▸ **What to do**
Go through the entries below and tally each line holding the string "Brabant". Return the number only.

▸ **Given data**
━━━━━━━━━━
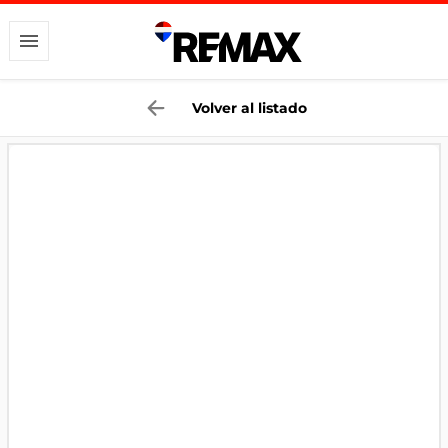
Volver al listado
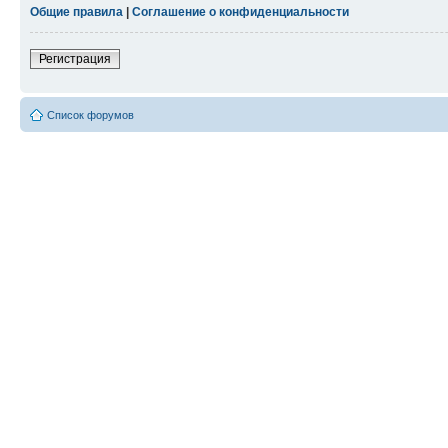
Общие правила
|
Соглашение о конфиденциальности
Регистрация
Список форумов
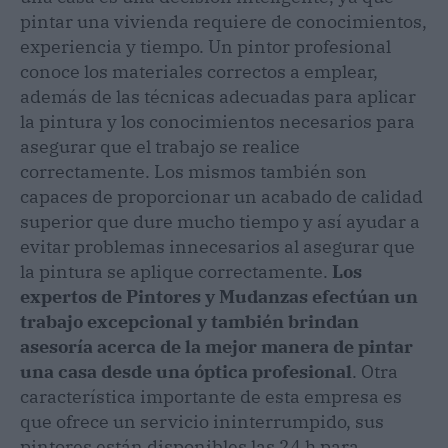
pintar una vivienda requiere de conocimientos,
experiencia y tiempo. Un pintor profesional
conoce los materiales correctos a emplear,
además de las técnicas adecuadas para aplicar
la pintura y los conocimientos necesarios para
asegurar que el trabajo se realice
correctamente. Los mismos también son
capaces de proporcionar un acabado de calidad
superior que dure mucho tiempo y así ayudar a
evitar problemas innecesarios al asegurar que
la pintura se aplique correctamente.
Los
expertos de Pintores y Mudanzas efectúan un
trabajo excepcional y también brindan
asesoría acerca de la mejor manera de pintar
una casa desde una óptica profesional
. Otra
característica importante de esta empresa es
que ofrece un servicio ininterrumpido, sus
pintores están disponibles las 24 h para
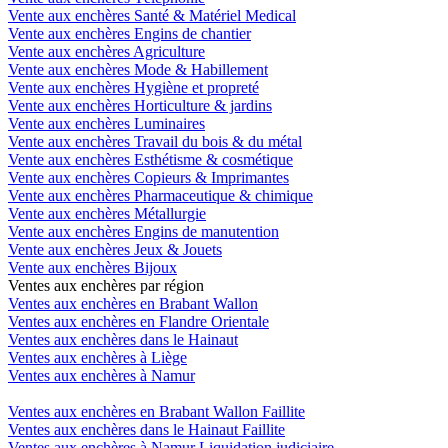
Vente aux enchères Santé & Matériel Medical
Vente aux enchères Engins de chantier
Vente aux enchères Agriculture
Vente aux enchères Mode & Habillement
Vente aux enchères Hygiène et propreté
Vente aux enchères Horticulture & jardins
Vente aux enchères Luminaires
Vente aux enchères Travail du bois & du métal
Vente aux enchères Esthétisme & cosmétique
Vente aux enchères Copieurs & Imprimantes
Vente aux enchères Pharmaceutique & chimique
Vente aux enchères Métallurgie
Vente aux enchères Engins de manutention
Vente aux enchères Jeux & Jouets
Vente aux enchères Bijoux
Ventes aux enchères par région
Ventes aux enchères en Brabant Wallon
Ventes aux enchères en Flandre Orientale
Ventes aux enchères dans le Hainaut
Ventes aux enchères à Liège
Ventes aux enchères à Namur
Ventes aux enchères en Brabant Wallon Faillite
Ventes aux enchères dans le Hainaut Faillite
Ventes aux enchères à Namur Liquidation judiciaire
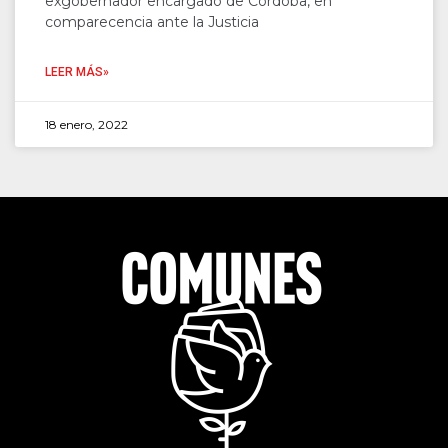
exgobernador encargado de Córdoba, en
comparecencia ante la Justicia
LEER MÁS»
18 enero, 2022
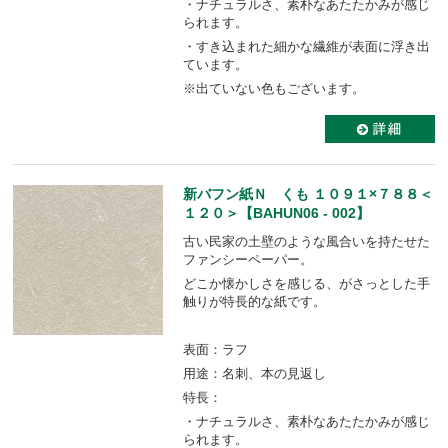
・ナチュラルさ、素朴なあたたかみが感じ
られます。
・すき込まれた細かな繊維が表面に浮き出
ています。
※出ていない色もございます。
新バフン紙Ｎ くも １０９１×７８８＜
１２０＞【BAHUN06 - 002】
古い民家の土壁のような風合いを持たせた
ファンシーペーパー。
どこか懐かしさを感じる、がさっとした手
触りが特長的な紙です。
表面：ラフ
用途：名刺、本の見返し
特長：
・ナチュラルさ、素朴なあたたかみが感じ
られます。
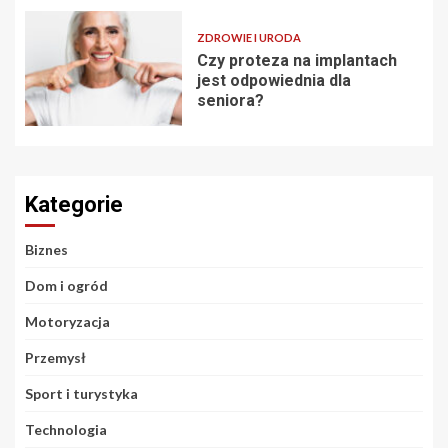
ZDROWIE I URODA
Czy proteza na implantach
jest odpowiednia dla
seniora?
Kategorie
Biznes
Dom i ogród
Motoryzacja
Przemysł
Sport i turystyka
Technologia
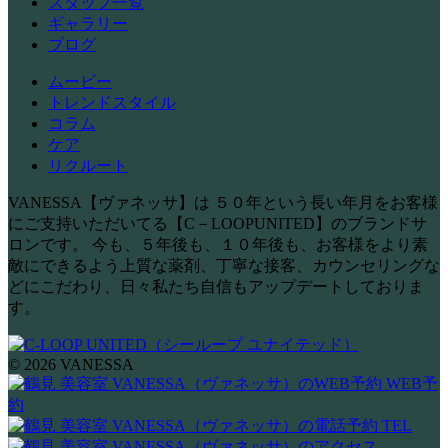
スタッフ一覧
ギャラリー
ブログ
ムービー
トレンドスタイル
コラム
ケア
リクルート
VANESSA【ヴァネッサ】は ５０年という長い年月をお客様
にご支持いただいてる【C－LOOPUNITED】のブランドサ
ロンです。 今も、５年後も、１０年後も、お客様をより素
敵にできるよう上質な薬剤、丁寧な接客、カウンセリングな
どにこだわり、日々私たち自信もアップデートしておりま
す。
© 2026 VANESSA
WEB予
約
TEL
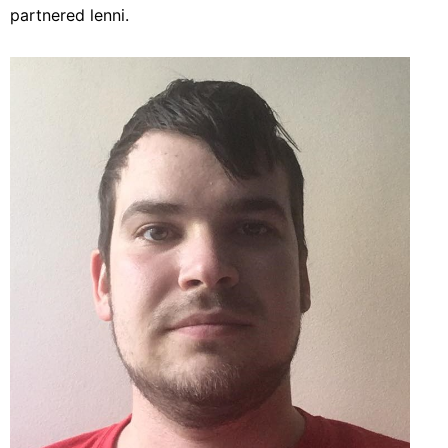
partnered lenni.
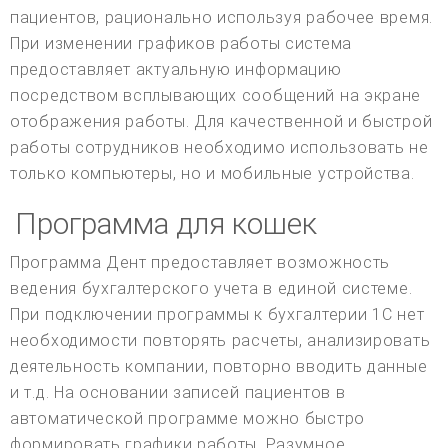
пациентов, рационально используя рабочее время.
При изменении графиков работы система
предоставляет актуальную информацию
посредством всплывающих сообщений на экране
отображения работы. Для качественной и быстрой
работы сотрудников необходимо использовать не
только компьютеры, но и мобильные устройства.
Программа для кошек
Программа Дент предоставляет возможность
ведения бухгалтерского учета в единой системе.
При подключении программы к бухгалтерии 1С нет
необходимости повторять расчеты, анализировать
деятельность компании, повторно вводить данные
и т.д. На основании записей пациентов в
автоматической программе можно быстро
формировать графики работы. Разумное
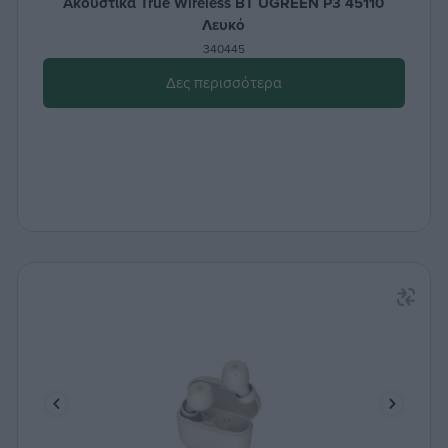
Ακουστικά True Wireless BT UGREEN P3 45110
Λευκό
340445
Δες περισσότερα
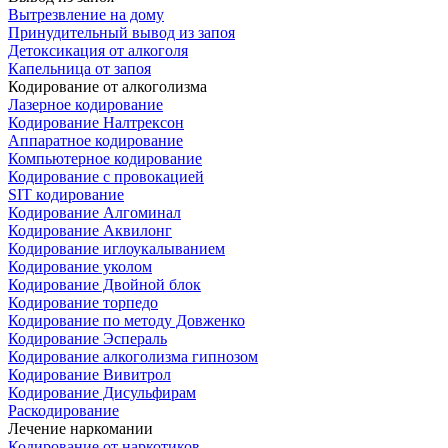
Вытрезвление на дому
Принудительный вывод из запоя
Детоксикация от алкоголя
Капельница от запоя
Кодирование от алкоголизма
Лазерное кодирование
Кодирование Налтрексон
Аппаратное кодирование
Компьютерное кодирование
Кодирование с провокацией
SIT кодирование
Кодирование Алгоминал
Кодирование Аквилонг
Кодирование иглоукалыванием
Кодирование уколом
Кодирование Двойной блок
Кодирование торпедо
Кодирование по методу Довженко
Кодирование Эспераль
Кодирование алкоголизма гипнозом
Кодирование Вивитрол
Кодирование Дисульфирам
Раскодирование
Лечение наркомании
Кодирование от наркотиков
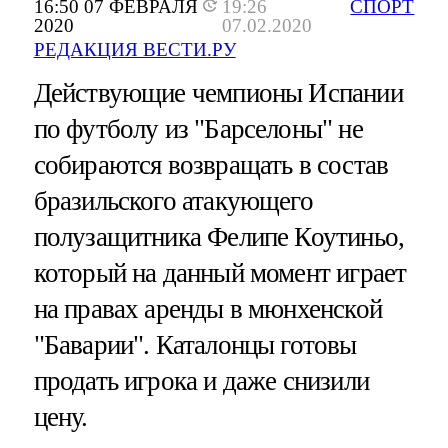
16:50 07 ФЕВРАЛЯ
19:26
СПОРТ
2020
07.02.2020
РЕДАКЦИЯ ВЕСТИ.РУ
Действующие чемпионы Испании
по футболу из "Барселоны" не
собираются возвращать в состав
бразильского атакующего
полузащитника Фелипе Коутиньо,
который на данный момент играет
на правах аренды в мюнхенской
"Баварии". Каталонцы готовы
продать игрока и даже снизили
цену.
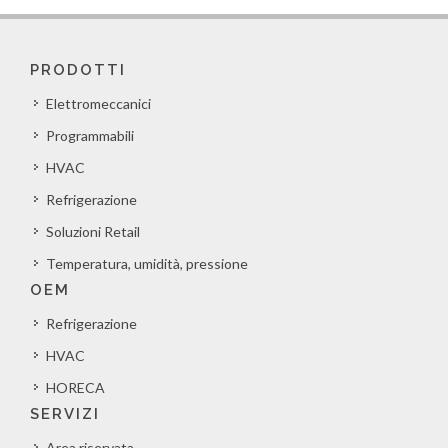
PRODOTTI
Elettromeccanici
Programmabili
HVAC
Refrigerazione
Soluzioni Retail
Temperatura, umidità, pressione
OEM
Refrigerazione
HVAC
HORECA
SERVIZI
Area riservata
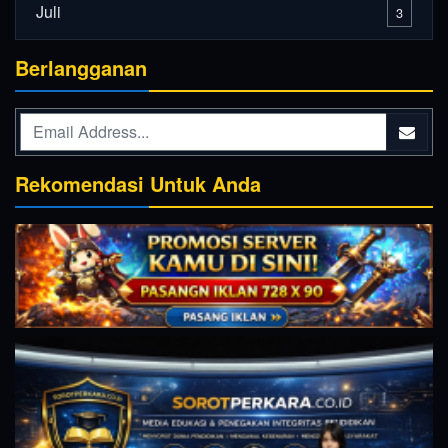
Juli
3
Berlangganan
Rekomendasi Untuk Anda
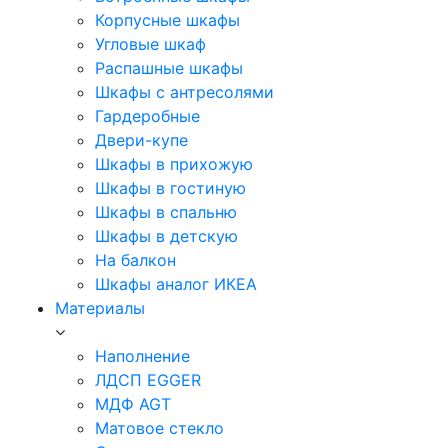
Корпусные шкафы
Угловые шкаф
Распашные шкафы
Шкафы с антресолями
Гардеробные
Двери-купе
Шкафы в прихожую
Шкафы в гостиную
Шкафы в спальню
Шкафы в детскую
На балкон
Шкафы аналог ИКЕА
Материалы
Наполнение
ЛДСП EGGER
МДФ AGT
Матовое стекло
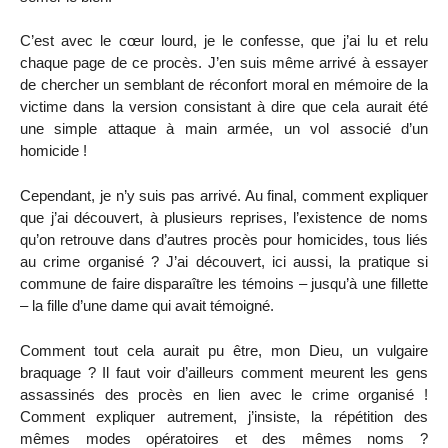
C’est avec le cœur lourd, je le confesse, que j’ai lu et relu
chaque page de ce procès. J’en suis même arrivé à essayer
de chercher un semblant de réconfort moral en mémoire de la
victime dans la version consistant à dire que cela aurait été
une simple attaque à main armée, un vol associé d’un
homicide !
Cependant, je n’y suis pas arrivé. Au final, comment expliquer
que j’ai découvert, à plusieurs reprises, l’existence de noms
qu’on retrouve dans d’autres procès pour homicides, tous liés
au crime organisé ? J’ai découvert, ici aussi, la pratique si
commune de faire disparaître les témoins – jusqu’à une fillette
– la fille d’une dame qui avait témoigné.
Comment tout cela aurait pu être, mon Dieu, un vulgaire
braquage ? Il faut voir d’ailleurs comment meurent les gens
assassinés des procès en lien avec le crime organisé !
Comment expliquer autrement, j’insiste, la répétition des
mêmes modes opératoires et des mêmes noms ?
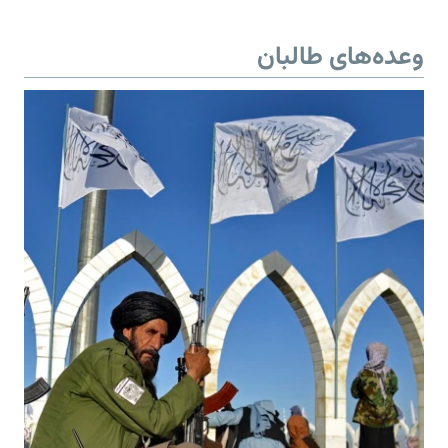
وعده‌های طالبان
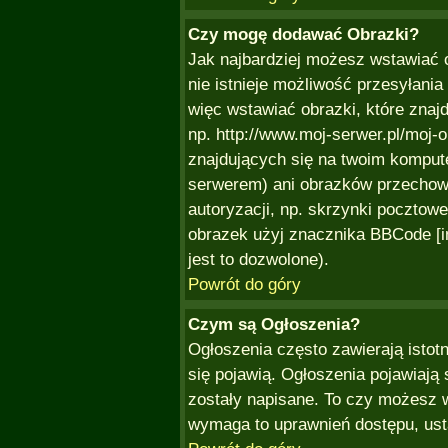
Czy mogę dodawać Obrazki?
Jak najbardziej możesz wstawiać 
nie istnieje możliwość przesyłani
więc wstawiać obrazki, które znaj
np. http://www.moj-serwer.pl/moj-
znajdujących się na twoim komput
serwerem) ani obrazków przecho
autoryzacji, np. skrzynki pocztowe
obrazek użyj znacznika BBCode [i
jest to dozwolone).
Powrót do góry
Czym są Ogłoszenia?
Ogłoszenia często zawierają istotn
się pojawią. Ogłoszenia pojawiają 
zostały napisane. To czy możesz w
wymaga to uprawnień dostępu, ust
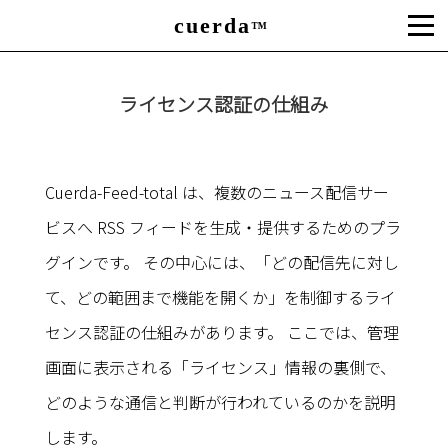
cuerda
™
ライセンス認証の仕組み
Cuerda-Feed-total は、複数のニュース配信サー
ビスへ RSS フィードを生成・提供するためのプラ
グインです。 その中心には、「どの配信先に対し
て、どの範囲まで機能を開くか」を制御するライ
センス認証の仕組みがあります。 ここでは、管理
画面に表示される「ライセンス」情報の裏側で、
どのような通信と判断が行われているのかを説明
します。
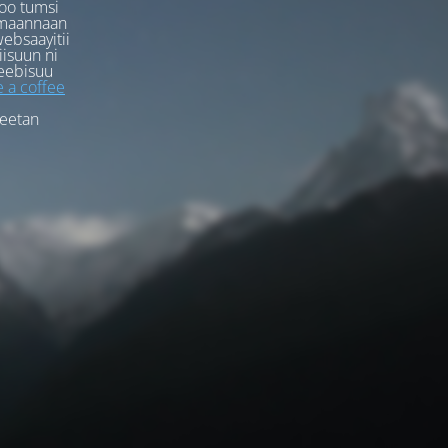
oo tumsi
rmaannaan
ebsaayitii
iisuun ni
eebisuu
 a coffee
feetan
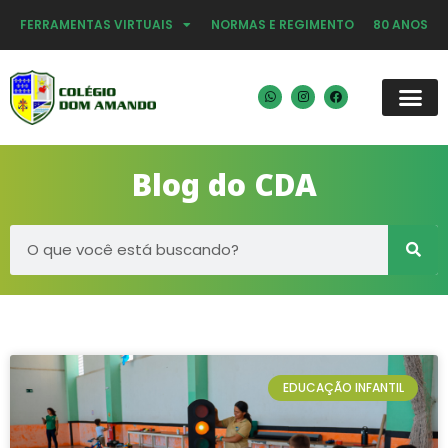
FERRAMENTAS VIRTUAIS
NORMAS E REGIMENTO
80 ANOS
Blog do CDA
EDUCAÇÃO INFANTIL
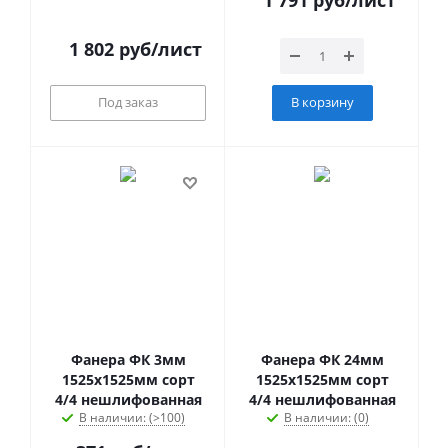
1 791
руб
/лист
1 802
руб
/лист
Под заказ
В корзину
Фанера ФК 3мм
Фанера ФК 24мм
1525х1525мм сорт
1525х1525мм сорт
4/4 нешлифованная
4/4 нешлифованная
В наличии: (>100)
В наличии: (0)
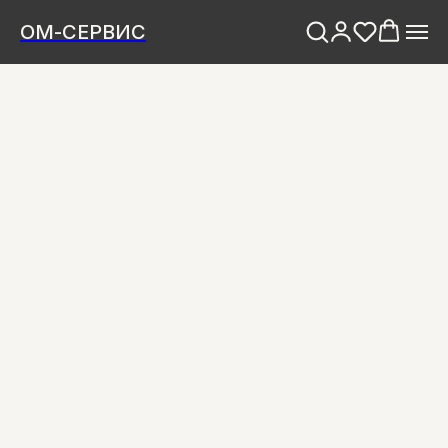
ОМ-СЕРВИС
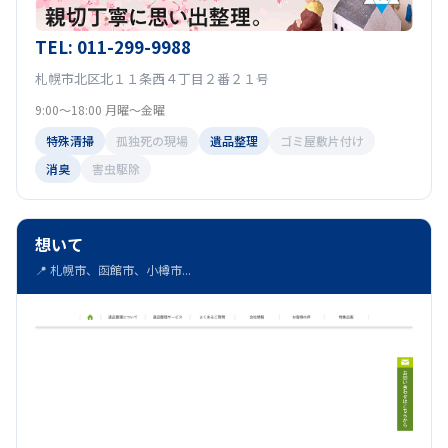
TEL: 011-299-9988
札幌市北区北１１条西４丁目２番２１号
9:00～18:00 月曜～金曜
特殊清掃
孤独死の現場
遺品整理
ゴミ屋敷片付け
消臭
害虫駆除
想いて
📍 札幌市、函館市、小樽市...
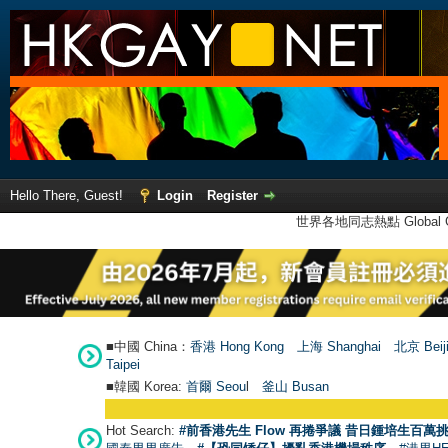
Hello There, Guest!
Login
Register
世界各地同志熱點 Global Ga
■中國 China：
香港 Hong Kong
上海 Shanghai
北京 Beij
Taipei
■韓國 Korea:
首爾 Seou
l
釜山 Busan
Hot Search:
#前香港先生 Flow 再捲爭議 昔日鍾培生百萬挑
━━━━━━━━━━
▸ **Result**
2